Our Almond cupcakes are the perfect accompaniment to a decadent afternoon tea. Sugar free and gluten free, decorate to suit any occasion!
- 125g almond meal
- 75g Perfect Sweet® xylitol
- 1 X-large egg
- 2 X-large eggs, separated
- 50ml lemon juice, (approx. 1 ½ lemons)
- 40g arrowroot
- 60g butter, melted
- Preheat oven 180˚C/160˚C fan-forced. Line 16 x 30ml mini muffin pans with cupcake papers.
- Combine almond meal and xylitol in a bowl.
- Use an electric beater to beat egg, egg yolks and lemon juice in a large bowl until foamy.
- Thoroughly clean your electric beaters, then whisk egg whites in a clean bowl until soft peaks form. Use a large metal spoon to gently fold in half the arrowroot.
- Fold egg white mixture into lemon juice mixture.

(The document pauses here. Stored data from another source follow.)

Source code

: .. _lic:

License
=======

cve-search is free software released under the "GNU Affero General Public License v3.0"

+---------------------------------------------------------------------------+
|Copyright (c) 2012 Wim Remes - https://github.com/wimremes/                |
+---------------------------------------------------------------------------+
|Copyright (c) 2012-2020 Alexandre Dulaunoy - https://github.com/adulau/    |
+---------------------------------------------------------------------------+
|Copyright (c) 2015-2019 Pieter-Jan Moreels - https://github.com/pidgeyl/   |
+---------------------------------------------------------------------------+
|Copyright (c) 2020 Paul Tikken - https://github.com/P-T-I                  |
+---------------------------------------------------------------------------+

- Add almond meal mixture, remaining arrowroot and butter and gently fold all together. Spoon into cupcake papers to three-quarters full.
- Bake for 10 minutes then reduce heat to 150˚C/130˚C fan-forced and bake for a further 10 minutes or until a skewer inserted in the centre comes out clean. Cool cupcakes on wire rack.
- When they have completely cooled, spread or pipe frosting onto each cupcake and decorate as desired.
- 125g cream cheese, softened
- 50g unsalted butter, softened
- 45g Perfect Sweet xylitol, to taste
- 1 teaspoon pure vanilla extract
- Beat the cream cheese, butter and xylitol until smooth.
- Mix in vanilla extract and spread or pipe onto the cupcakes.